Mas dona Arginusa tinha como princípio rígido não perdoar nunca os ladrões porque muita vez um simples castigo podia corrigir um transviado ou salvar uma alma do inferno. Por isso, chamou a polícia e determinou que se instaurasse o mais rigoroso e perfeito dos inquéritos e depois de provada de maneira irrefutável a culpa, aplicassem ao faltoso o castigo capaz de redimir de uma vez por todas daquela vida de crime e de pecado, amém. Foi nesse processo que se oficializou definitivamente seu cargo de ladrão. O mais rico comerciante declarou sob os evangelhos que certa feita um caixeiro seu fez o acusado desenrolar a barra de calça, na loja e de dentro caíram três pedrinhas de sal provavelmente furtadas no armazém onde possuía toneladas e toneladas de sal; o maior fazendeiro com a dignidade de suas dez mil cabeças de gado de qualidade provou com detalhes impressionantes que certa noite de luar os camaradas viram o acusado roubar um ovo de galinha da fazenda.
E o acusado, graças à piedosa senhora, foi recolhido à prisão por muitos anos.
(ÉLIS, Bernardo. A lavadeira chamava-se pedra. Melhores contos de Bernardo Élis. 4. ed. São Paulo: Global, 2015. p. 111.)
Às vezes, por mais que o indivíduo seja qualificado, que tenha diplomas e títulos, a desigualdade social é tamanha que ele é vencido pelas circunstâncias e torna-se, sob diferentes aspectos, refém do poder. Se não tem qualificação nem quem o valha, a exploração torna-se mais irremediável.
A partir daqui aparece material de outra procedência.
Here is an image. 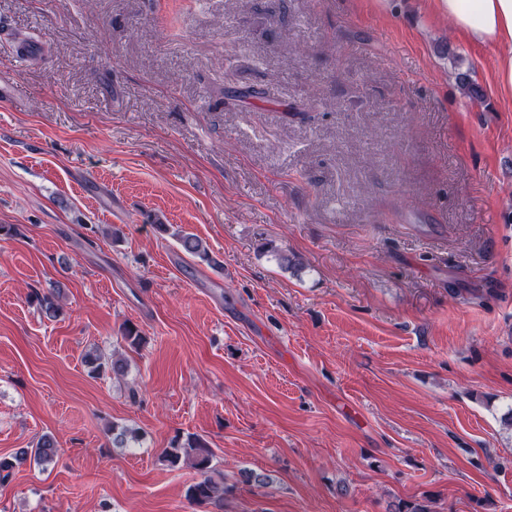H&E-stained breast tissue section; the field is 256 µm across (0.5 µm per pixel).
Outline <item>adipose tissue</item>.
<instances>
[{
    "instance_id": "obj_1",
    "label": "adipose tissue",
    "mask_w": 512,
    "mask_h": 512,
    "mask_svg": "<svg viewBox=\"0 0 512 512\" xmlns=\"http://www.w3.org/2000/svg\"><path fill=\"white\" fill-rule=\"evenodd\" d=\"M459 33L497 45L499 82L512 95V0H438Z\"/></svg>"
}]
</instances>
Analise as assertivas sobre o texto de Élis:
I - Pode-se reconhecer um tom irônico ao avaliarmos as ações dos ricos diante da ação do pobre no trecho destacado, devido à oposição entre a honestidade do ladrão pobre e a honestidade do comerciante e do fazendeiro ricos.
POIS
II - A referência ao “mais rigoroso e perfeito dos inquéritos”, à prova irrefutável da culpa, ao possuidor de toneladas de sal que, sob juramento, acusa o ladrão de provavelmente ter furtado “três pedrinhas de sal” e a dignidade medida em “dez mil cabeças de gado de qualidade” suscitam a desconfiança sobre os fatos.